FemTech is a growing field, where software, devices and other technology are applied with the aim of improving women’s health. In this article, we highlight the work of Dr Alexandra Ridout, a Clinical Lecturer in Maternal Global Health at King’s College London, who has been exploring the future of this area, and how innovation might lead to equity.

Alex’s research focuses on high-risk pregnancies. Earlier this year, she published a Viewpoint article in The Lancet Obstetrics, Gynaecology & Women’s Health, in which she discussed the origins of FemTech, where it is headed, and hopes for the future.

FemTech may be most strongly associated with reproductive health and menstrual cycle tracking apps, but Alex argues that the field is developing a broader scope, with a new focus on issues such as chronic disease (including cardiovascular disease linked to pregnancy complications), menopause and mental health.

“For a long time, women’s health technologies have focused mainly on fertility and menstrual tracking,” Alex said. “But there is enormous potential to expand that focus towards lifelong health, using digital tools to better understand the links between reproductive health, cardiovascular disease, mental health and chronic illness, areas that have historically been under-recognised and under-researched.”

Headshot of Dr Alexandra Ridout
Dr Alexandra Ridout
For a long time, women’s health technologies have focused mainly on fertility and menstrual tracking, but there is enormous potential to expand that focus towards lifelong health– Dr Alexandra Ridout

The word ‘FemTech’ may also conjure up images of advanced technology, but Alex uses examples from her own research to argue that low-cost and community-centred innovations can be incredibly impactful.

“One of the most powerful examples of this for me is the 2YoungLives programme in Sierra Leone,” Alex explained. “We know that adolescent girls account for a huge proportion of maternal deaths globally, often because they’re socially isolated, stigmatised, and reach care too late.”

2YoungLives is a project that pairs pregnant teenagers with trained community mentors, who provide support, help them recognise danger signs, and accompany them into care. The mentors are women from within their own community.

“It’s a simple, human intervention, but when we evaluated it rigorously, we saw improvements in care-seeking, safety and outcomes,” Alex said. “For me, that is FemTech too. It’s an innovation shaped by necessity, enabled by evidence, and designed to close an equity gap that technology alone could never fix.”

It’s a simple, human intervention, but when we evaluated it rigorously, we saw improvements in care-seeking, safety and outcomes. For me, that is FemTech too. It’s an innovation shaped by necessity, enabled by evidence, and designed to close an equity gap that technology alone could never fix.– Dr Alexandra Ridout

Alex was also co-chief investigator, alongside Prof Andrew Shennan, on a study published in The Lancet that demonstrates how a simple device that measures a mother’s blood pressure and pulse can be scaled nationally in Sierra Leone, aiding early detection of maternal complications such as pre-eclampsia (which causes high blood pressure in the mother) and supporting care for around 93,000 births.
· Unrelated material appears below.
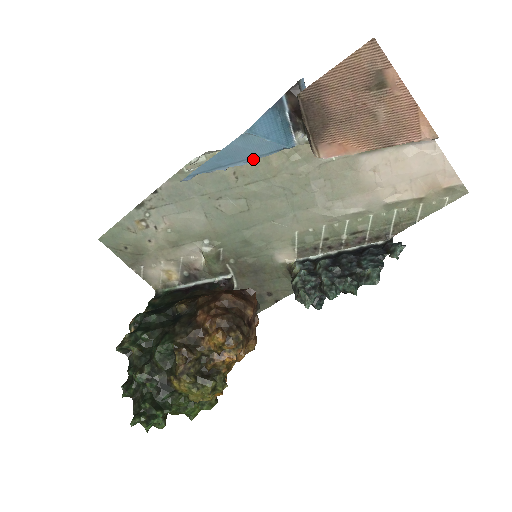
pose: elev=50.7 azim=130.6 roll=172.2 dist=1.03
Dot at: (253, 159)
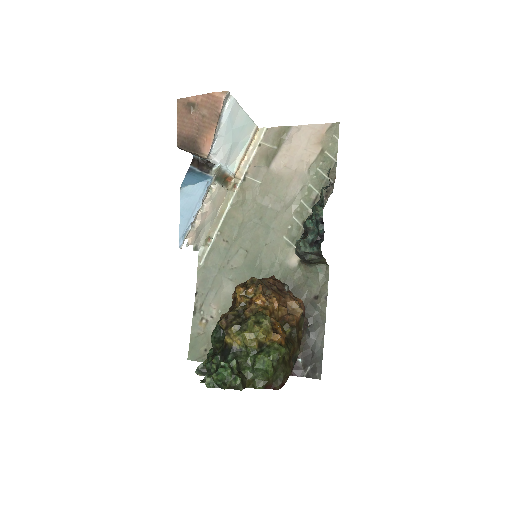
Dot at: (200, 201)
The study demonstrated successful national-scale implementation of a low-cost maternal monitoring device, alongside improvements in recognition of high-risk women, referral pathways, and healthcare worker confidence. The findings also highlighted that technology alone is not enough to reduce maternal mortality without simultaneous investment in workforce capacity, referral systems and access to treatment.

These examples of pre-eclampsia interventions also show how FemTech can be incredibly effective in places with lower healthcare coverage.

“Pre-eclampsia is a common and dangerous condition, and for a long time we relied mainly on symptoms and blood pressure alone, which meant many women were diagnosed late,” Alex said. “In the UK, the introduction of placental growth factor testing was a real step change. It helped clinicians identify risk much earlier, decide who needed closer monitoring or delivery, and who could safely go home.”

However, this test can only be done in well-resourced hospitals. To make this care accessible to rural and underserved areas, the innovation came from developing a lower-tech solution: a finger-prick blood test.

“We’re now taking that approach from London to places like Sierra Leone, Zambia and India, and working with industry to make these tests cheaper, faster and robust enough to move care even closer to home,” Alex said. “That’s FemTech responding directly to necessity, not requiring expensive infrastructure, but removing barriers.”

Alex has also appeared on the Lancet Obstetrics, Gynaecology, & Women’s Health podcast, where you can hear her discussing FemTech in more detail.

Historically, many areas of women’s health have been underfunded, under-researched and designed around healthcare systems that fail to reach the women at highest risk. Alex argues that FemTech offers an opportunity not only for innovation, but for redesigning care pathways around equity. Furthermore, innovations developed for low-resource settings may also help address growing inequalities in maternity care within the UK and other high-income countries.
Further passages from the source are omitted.